In the molecular lab, there’s been nearly 100 percent turnover since the pandemic began, she says, some of it by design. “We pulled people from other sections of the laboratory when we first built the molecular lab, in case of an event where all of micro, as an example, ended up with COVID. We just didn’t know what things were going to look like. So some people were temporary to begin with.” Nevertheless, it’s a stark marker of the wear and tear on personnel.

Hiring traveling techs has helped reduce the work burden, but it’s added tension. “It perpetuates this sense that the person they’re working alongside might be getting paid 2½ times more—and they might have fewer responsibilities and aren’t planning to stay. It creates a negative feedback loop.”

How do these changes affect Dr. Abbott’s thinking about burnout? “First of all, it’s recognizing that it’s happening,” she says. As she walks about the workplace—within the lab and beyond—she notices colleagues acting out of character. Some are quick to place blame on fellow workers. They may be short with one another. Maybe they’re less willing to pick up extra shifts.

The reason for this change in behavior is obvious to Dr. Abbott. “They’re struggling at the moment with being in the middle of this for almost two years. It’s not because they’re a bad person. It’s the weight of everything that’s happened.” Even wearing masks in the workplace has taken a toll. “It’s hard when you don’t look at a person’s face anymore,” she says; in fact, she has colleagues who came aboard during the pandemic, “and I’ve never actually seen their full face.”

The disconnection is jarring, and Dr. Abbott is determined to address it. “I’m going to make a more conscious effort to pull people aside, say, ‘Hey, let’s go for a quick walk, what’s going on?’ Just have that human interaction.” She’s already done this with a few colleagues, and it’s helped overcome the oddness of, well, everything.

“This person is not the person you were around two years ago,” she says. “You have to try to set up ways to reconnect with people on a more personal level.”

Such conversations imply listening—a skill “that frankly is not in everybody’s wheelhouse,” Dr. Abbott says with a laugh. “We’re just not always good at hearing things from another’s perspective, to listening to how our employees want to be recognized, what helps them to feel valued.”

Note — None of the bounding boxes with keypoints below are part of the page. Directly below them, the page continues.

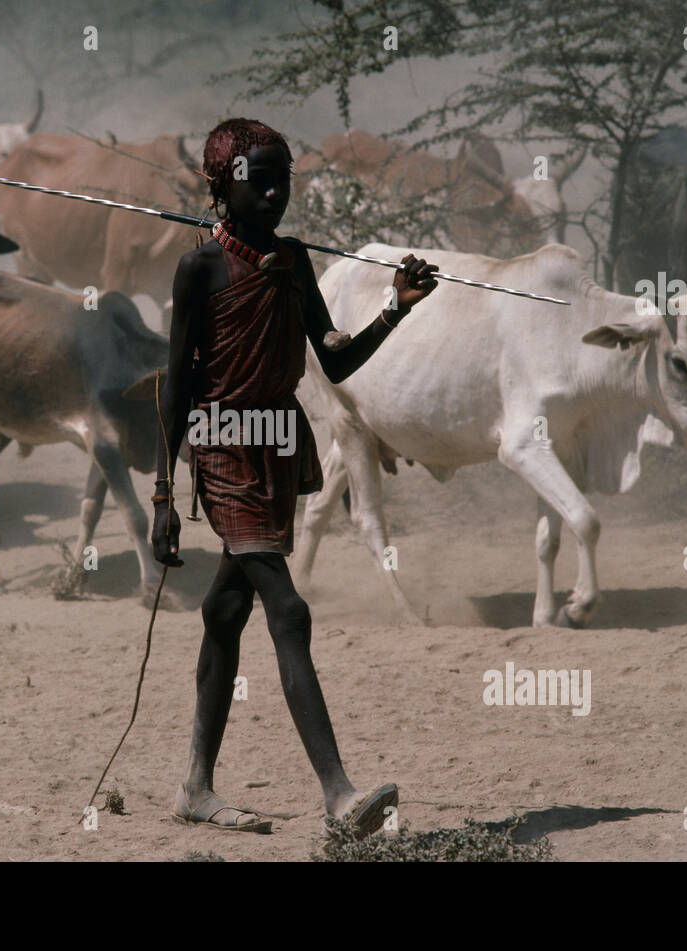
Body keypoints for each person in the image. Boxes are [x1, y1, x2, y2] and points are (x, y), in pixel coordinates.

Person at [153, 117, 438, 835]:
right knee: (288, 605)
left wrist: (394, 312)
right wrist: (162, 490)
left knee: (226, 611)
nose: (276, 192)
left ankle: (194, 785)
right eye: (261, 180)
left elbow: (334, 359)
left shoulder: (293, 258)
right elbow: (175, 389)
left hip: (279, 446)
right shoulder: (199, 269)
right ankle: (340, 796)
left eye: (286, 179)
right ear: (225, 186)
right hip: (221, 444)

Sometimes what she hears is predictable. “Everybody wants more money, right?” In her area, she says, some hospitals are offering as much as $10,000 signing bonuses—something her hospital can’t compete with.

Like Dr. Saint Martin, she’s been surprised by other sources of frustration. Some employees wanted changes to their break room, for example—simple enough if someone actually took (or had) the time to fix it.

Behind this lies a harder problem, however. Employees might feel like no one is addressing their problem; at the same time, says Dr. Abbott, she finds it difficult to enlist employees to help solve the problem. It’s not specific to burnout or to the pandemic, but is certainly a close cousin. “We struggle with engagement,” Dr. Abbott says. “We want people to feel engaged in their work every day and to find it fulfilling.”

Is it important to identify these stressors as burnout? Dr. Abbott isn’t sure. “I’m not the kind of person who typically likes to put a label on something, because we all experience things differently. But it may help somebody put a word to it.” In fact, it may even help her—she notes she spent plenty of time thinking about how to encapsulate her feelings before landing on the word “emptiness.” Doing so has helped her see changes in herself in recent years, she says. “Previously I always wanted things to be better, and I would go above and beyond. And now I just can’t find that same drive.”